Historian Jane Petersen has discovered the World Council archives, exposing vast knowledge of the Second Dark Age and the key to unimaginable wealth. Unfortunately, the discovery is the trigger for a plan fifteen hundred years in the making that will change Earth. Greed, betrayal, government corruption are revealed and Jane is now the Hunted for she is the only one who knows where the vault is... or almost the only one.
“We shouldn’t be doing this.” Tim Houston murmured as he looked over Jane’s shoulder at the comp screen. He brushed a forelock of light-brown hair back behind his ear.
“Why not? Don’t you want to know?” She asked quietly and jerked slightly, as if to look back at him.
“I doubt there’s any information to find and all the great conspiracy theories have been solved.” He replied and looked around the darkened room.
The musty smell tickled his nose and made his eyes water. Who would have thought there’d still be paper documentation? There were shelves of it, extending a hundred metres in every direction into the darkness beyond the reach of the lantern’s glow. Files and books and other things he didn’t recognise, all stacked metres tall.
And here, at the short edge of the vast room, near the front door, ten really old screens and metal boxes sat next to each other. He considered it fortunate that Jane was an historian and knew about this old stuff. Him, he’d have tried to access the data through his com device. And when it came up ‘classified’ or ‘unavailable’ or ‘no record’, he’d have shrugged and moved on.
Jane, on the other hand, had a personality that would not be denied. If she couldn’t find the information she wanted through one method, she’d try another. The screen wavered, blurred, until Jane smacked the side of the casing and it steadied.
Tim winced. “Should you smack it like that? You might break it.” He kept his voice low and looked around, you know, in case someone else was in here. The place was starting to give him the creeps with the silence and all…

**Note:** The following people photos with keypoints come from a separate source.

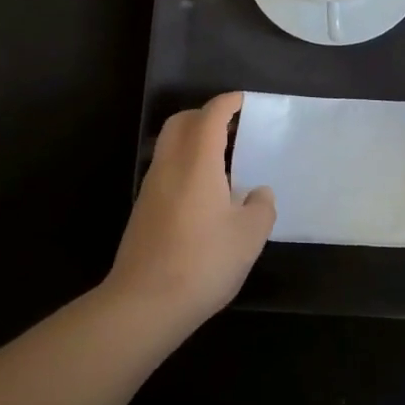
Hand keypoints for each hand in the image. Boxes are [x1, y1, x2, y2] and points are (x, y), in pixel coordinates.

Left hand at [106, 92, 276, 325]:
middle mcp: (170, 165)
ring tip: (222, 159)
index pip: (210, 116)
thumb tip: (259, 193)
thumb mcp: (249, 236)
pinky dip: (184, 163)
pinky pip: (165, 169)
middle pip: (181, 122)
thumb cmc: (203, 262)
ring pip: (169, 145)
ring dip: (193, 140)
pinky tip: (204, 191)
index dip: (228, 103)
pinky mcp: (143, 209)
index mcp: (197, 162)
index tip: (244, 101)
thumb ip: (261, 207)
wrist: (145, 303)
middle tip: (232, 126)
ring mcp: (151, 187)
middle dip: (205, 115)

He had to admit he was both annoyed and impressed. But breaking into a secured facility, that was another thing altogether. In theory, it had been exciting, like cracking a level in a com-game. In practice, he wasn’t so sure.
At least it was quiet in this tomb of documents, as if no one had been here for decades, rather than hours. Well, he assumed it was hours, given the lack of air filtration. No one could work down here with all the dust and stagnant air. Maybe they shut everything down when they went home and started it all up when they arrived in the morning?
“So we solve the greatest mystery of all,” Jane mumbled as she stuck her finger on the screen and the text moved upwards.
“Okay, I’m impressed, how did you do that?” Tim asked.
“Secret historian business.” She said softly and read the ancient texts.
Tim snorted. “I don’t think so, Jane, this stuff is so old, and I doubt many people would know how to use it. It would be like... like... us knowing how to use a combustible engine vehicle.”
“I do.” Jane said.
“You know how a combustible engine works? Really? Who taught you?” Tim asked, shocked that anyone would know such ancient technology.
“My dad. He has an antique Ferraro; no, it’s a Ferraree. Italian made. And a permit for mixing up gas-o-lin to run it. He calls it his ‘hobby’. It’s one of maybe ten in the world outside museums.” Jane said and continued to scroll.
Tim silently whistled. “I’ve only seen them in images. The two-dimensional ones, not the 3-D. And that was iced. Now you say you’ve got one? That is so rad, I may squee.”
“Well, squee over there, I think I’ve found it.” Jane typed the code into her forearm unit and unplugged the miniature portable power unit.
“No po way!” Tim swung his high-powered lantern illuminating the shelves like daylight.
Jane turned to him, faint contempt in her deep blue eyes. “Yes, it is possible, Tim. All information is available – if you know where to look, and know the right key to unlock the door.” She said with a faint smile and rose from the chair.
“Come on, the register books are this way.” And she pointed her own lantern in the direction of one of the aisles.
“Register books?” Tim asked as if she were speaking a foreign language.
“Register books. They were used to list file numbers and their locations.” She led him down a long corridor with shelves packed tight with the aforementioned files.
Tim brushed a hand along the backs. “What are they made of?”
“Dried and pressed wood pulp that’s then coloured or bleached.” Jane said and checked the tags that stuck out of the top of each shelf. Each tag had a number and a letter on it.